• ACTIVITY: Print the lines that run from the line with "Roberto Plasencia Saldaña." to the line with "rozwiązaniem jest stworzenie", keeping both end lines, exactly as they appear in the entries below, and nothing else.

• Entries taken from a collection:

=======

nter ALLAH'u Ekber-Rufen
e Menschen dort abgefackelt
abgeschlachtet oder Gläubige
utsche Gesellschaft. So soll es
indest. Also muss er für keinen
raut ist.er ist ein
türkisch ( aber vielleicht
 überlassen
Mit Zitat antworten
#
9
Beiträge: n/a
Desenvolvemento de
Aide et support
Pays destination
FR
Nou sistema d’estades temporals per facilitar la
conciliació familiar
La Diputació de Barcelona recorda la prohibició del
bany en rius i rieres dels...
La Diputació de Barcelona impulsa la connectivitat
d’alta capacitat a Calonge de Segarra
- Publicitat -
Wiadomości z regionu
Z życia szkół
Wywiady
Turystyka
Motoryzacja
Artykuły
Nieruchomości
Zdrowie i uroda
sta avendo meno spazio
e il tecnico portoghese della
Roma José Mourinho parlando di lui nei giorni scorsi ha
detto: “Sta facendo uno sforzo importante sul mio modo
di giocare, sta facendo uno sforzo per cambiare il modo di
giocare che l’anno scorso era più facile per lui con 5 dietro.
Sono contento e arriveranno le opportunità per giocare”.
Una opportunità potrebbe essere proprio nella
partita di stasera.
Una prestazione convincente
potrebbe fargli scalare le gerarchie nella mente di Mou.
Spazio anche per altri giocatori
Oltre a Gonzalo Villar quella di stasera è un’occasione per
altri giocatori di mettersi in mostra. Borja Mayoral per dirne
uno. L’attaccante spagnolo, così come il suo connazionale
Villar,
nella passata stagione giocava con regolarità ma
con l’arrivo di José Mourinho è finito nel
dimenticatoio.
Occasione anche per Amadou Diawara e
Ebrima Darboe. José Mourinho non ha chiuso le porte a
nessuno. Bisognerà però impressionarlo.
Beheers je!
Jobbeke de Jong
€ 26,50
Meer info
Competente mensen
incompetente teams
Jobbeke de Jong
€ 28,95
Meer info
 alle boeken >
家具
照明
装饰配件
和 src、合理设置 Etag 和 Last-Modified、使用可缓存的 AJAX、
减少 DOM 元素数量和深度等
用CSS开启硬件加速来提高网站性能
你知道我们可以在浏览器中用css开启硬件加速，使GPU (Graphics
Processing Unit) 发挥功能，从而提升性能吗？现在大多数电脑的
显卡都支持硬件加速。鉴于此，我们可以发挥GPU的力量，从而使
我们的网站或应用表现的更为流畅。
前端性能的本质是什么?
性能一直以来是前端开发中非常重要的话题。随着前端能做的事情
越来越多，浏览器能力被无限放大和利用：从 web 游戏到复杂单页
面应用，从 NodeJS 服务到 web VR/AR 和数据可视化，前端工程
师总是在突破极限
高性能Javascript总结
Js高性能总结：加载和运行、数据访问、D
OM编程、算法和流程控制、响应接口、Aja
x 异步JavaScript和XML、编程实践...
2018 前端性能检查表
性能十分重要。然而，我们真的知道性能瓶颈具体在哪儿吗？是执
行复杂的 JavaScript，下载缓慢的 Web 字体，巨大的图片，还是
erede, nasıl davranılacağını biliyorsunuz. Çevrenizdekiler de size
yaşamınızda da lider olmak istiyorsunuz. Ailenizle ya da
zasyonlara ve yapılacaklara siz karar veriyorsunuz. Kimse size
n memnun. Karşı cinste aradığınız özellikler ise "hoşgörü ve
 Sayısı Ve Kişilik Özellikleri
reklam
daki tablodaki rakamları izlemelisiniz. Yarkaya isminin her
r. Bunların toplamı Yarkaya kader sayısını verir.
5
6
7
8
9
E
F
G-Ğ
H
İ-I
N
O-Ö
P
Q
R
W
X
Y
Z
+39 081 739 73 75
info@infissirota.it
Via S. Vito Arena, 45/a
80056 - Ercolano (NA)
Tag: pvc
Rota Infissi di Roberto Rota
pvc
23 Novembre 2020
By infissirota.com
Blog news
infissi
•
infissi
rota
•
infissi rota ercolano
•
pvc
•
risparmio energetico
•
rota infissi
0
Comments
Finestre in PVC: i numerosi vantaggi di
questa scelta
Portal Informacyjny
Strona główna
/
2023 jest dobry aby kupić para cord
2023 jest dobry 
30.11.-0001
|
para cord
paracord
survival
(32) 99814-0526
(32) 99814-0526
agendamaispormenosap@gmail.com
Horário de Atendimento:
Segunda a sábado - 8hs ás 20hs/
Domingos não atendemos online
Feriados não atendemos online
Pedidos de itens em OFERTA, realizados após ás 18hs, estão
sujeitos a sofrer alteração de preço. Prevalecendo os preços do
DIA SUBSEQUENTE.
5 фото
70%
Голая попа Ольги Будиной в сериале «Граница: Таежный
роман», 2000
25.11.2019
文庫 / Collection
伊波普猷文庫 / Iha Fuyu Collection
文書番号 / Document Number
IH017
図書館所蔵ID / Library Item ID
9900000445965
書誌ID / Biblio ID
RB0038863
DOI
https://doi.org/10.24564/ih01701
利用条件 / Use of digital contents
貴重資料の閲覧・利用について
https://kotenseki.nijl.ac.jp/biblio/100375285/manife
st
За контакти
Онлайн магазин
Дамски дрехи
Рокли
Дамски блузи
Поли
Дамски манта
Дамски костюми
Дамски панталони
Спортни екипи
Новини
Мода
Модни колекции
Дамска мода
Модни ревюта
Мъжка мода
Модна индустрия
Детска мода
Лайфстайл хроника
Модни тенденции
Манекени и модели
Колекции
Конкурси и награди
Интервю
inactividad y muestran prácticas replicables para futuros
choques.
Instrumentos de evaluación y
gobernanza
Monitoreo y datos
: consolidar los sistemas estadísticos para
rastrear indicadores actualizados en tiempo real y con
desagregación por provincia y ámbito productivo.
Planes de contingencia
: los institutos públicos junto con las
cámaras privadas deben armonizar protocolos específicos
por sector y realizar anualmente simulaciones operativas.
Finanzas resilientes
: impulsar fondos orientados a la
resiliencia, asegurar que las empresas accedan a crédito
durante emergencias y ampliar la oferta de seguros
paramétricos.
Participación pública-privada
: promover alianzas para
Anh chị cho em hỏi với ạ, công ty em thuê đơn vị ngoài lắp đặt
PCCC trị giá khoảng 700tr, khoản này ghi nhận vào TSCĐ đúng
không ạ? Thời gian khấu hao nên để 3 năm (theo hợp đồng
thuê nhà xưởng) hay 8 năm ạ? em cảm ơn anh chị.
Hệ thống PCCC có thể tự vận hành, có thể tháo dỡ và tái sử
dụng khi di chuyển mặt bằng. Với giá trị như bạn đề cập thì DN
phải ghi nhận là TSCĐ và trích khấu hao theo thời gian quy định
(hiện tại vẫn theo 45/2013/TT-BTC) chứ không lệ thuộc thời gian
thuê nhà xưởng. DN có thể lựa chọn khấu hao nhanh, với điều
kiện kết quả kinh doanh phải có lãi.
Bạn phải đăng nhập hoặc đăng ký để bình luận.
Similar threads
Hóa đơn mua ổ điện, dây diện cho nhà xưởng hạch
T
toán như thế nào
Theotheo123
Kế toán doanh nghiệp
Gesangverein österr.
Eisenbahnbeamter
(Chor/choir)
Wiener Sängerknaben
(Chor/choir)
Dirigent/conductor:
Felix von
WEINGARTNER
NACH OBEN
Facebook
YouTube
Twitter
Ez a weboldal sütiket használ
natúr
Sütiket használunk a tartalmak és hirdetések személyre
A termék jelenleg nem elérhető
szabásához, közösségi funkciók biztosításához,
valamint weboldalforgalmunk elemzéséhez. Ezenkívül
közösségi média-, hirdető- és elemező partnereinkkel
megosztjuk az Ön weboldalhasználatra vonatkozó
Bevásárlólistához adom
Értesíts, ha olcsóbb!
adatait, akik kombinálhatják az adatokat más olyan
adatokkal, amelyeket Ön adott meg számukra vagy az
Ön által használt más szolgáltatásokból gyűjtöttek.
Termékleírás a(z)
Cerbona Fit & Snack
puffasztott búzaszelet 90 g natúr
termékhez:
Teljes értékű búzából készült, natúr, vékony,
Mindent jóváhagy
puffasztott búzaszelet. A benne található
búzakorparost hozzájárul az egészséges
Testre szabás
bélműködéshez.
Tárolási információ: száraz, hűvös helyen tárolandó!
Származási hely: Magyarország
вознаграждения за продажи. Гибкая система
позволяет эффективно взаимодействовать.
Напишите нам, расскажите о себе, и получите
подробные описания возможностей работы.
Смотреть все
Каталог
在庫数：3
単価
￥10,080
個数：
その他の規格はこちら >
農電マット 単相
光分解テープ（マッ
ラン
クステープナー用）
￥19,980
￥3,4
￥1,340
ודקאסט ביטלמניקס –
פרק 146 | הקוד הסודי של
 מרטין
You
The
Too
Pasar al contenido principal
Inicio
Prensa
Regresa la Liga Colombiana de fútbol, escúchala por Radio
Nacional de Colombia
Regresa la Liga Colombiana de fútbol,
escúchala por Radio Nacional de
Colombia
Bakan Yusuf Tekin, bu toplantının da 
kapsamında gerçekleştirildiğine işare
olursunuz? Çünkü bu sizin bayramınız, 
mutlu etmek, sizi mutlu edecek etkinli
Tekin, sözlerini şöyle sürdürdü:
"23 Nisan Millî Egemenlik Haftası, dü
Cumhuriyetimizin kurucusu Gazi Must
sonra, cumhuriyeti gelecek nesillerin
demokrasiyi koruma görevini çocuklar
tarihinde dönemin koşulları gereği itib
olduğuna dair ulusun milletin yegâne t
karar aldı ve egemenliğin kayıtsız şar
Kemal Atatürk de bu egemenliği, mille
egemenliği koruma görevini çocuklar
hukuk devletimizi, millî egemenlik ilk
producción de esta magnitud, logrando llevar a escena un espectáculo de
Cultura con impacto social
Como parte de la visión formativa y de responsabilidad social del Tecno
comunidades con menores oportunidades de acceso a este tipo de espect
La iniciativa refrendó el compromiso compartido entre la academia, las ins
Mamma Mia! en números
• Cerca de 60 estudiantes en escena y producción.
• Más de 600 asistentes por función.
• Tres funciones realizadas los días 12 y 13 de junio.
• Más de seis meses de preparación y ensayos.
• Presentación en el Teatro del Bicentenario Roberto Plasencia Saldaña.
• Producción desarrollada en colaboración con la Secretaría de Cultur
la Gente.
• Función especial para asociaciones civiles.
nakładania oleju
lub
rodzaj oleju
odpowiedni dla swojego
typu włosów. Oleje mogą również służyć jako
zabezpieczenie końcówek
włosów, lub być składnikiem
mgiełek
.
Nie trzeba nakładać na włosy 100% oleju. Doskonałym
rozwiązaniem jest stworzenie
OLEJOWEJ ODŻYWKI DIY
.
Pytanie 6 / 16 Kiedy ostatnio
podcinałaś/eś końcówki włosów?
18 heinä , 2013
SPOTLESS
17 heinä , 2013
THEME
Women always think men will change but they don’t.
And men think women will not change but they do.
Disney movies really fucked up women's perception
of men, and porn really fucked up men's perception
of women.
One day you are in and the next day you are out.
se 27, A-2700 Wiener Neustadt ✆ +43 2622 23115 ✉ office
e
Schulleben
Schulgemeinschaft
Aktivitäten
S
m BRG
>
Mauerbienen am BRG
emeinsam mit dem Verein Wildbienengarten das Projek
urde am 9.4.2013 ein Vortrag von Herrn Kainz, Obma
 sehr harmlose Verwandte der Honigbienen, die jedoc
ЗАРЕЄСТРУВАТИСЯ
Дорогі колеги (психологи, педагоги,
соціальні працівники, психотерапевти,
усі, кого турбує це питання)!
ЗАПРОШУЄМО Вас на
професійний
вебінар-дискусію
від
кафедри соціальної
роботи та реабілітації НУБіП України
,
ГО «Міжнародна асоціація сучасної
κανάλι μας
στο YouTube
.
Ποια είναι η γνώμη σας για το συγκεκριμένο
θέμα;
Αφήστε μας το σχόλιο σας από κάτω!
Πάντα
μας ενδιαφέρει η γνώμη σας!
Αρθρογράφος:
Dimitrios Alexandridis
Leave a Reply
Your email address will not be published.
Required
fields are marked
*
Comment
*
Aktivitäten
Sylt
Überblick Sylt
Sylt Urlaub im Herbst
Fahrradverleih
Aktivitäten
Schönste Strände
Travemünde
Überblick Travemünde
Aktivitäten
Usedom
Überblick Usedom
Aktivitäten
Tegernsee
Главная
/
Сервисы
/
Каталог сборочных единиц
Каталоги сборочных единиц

=======

• EXERCISE RESULT:
• Presentación en el Teatro del Bicentenario Roberto Plasencia Saldaña.
• Producción desarrollada en colaboración con la Secretaría de Cultur
la Gente.
• Función especial para asociaciones civiles.
nakładania oleju
lub
rodzaj oleju
odpowiedni dla swojego
typu włosów. Oleje mogą również służyć jako
zabezpieczenie końcówek
włosów, lub być składnikiem
mgiełek
.
Nie trzeba nakładać na włosy 100% oleju. Doskonałym
rozwiązaniem jest stworzenie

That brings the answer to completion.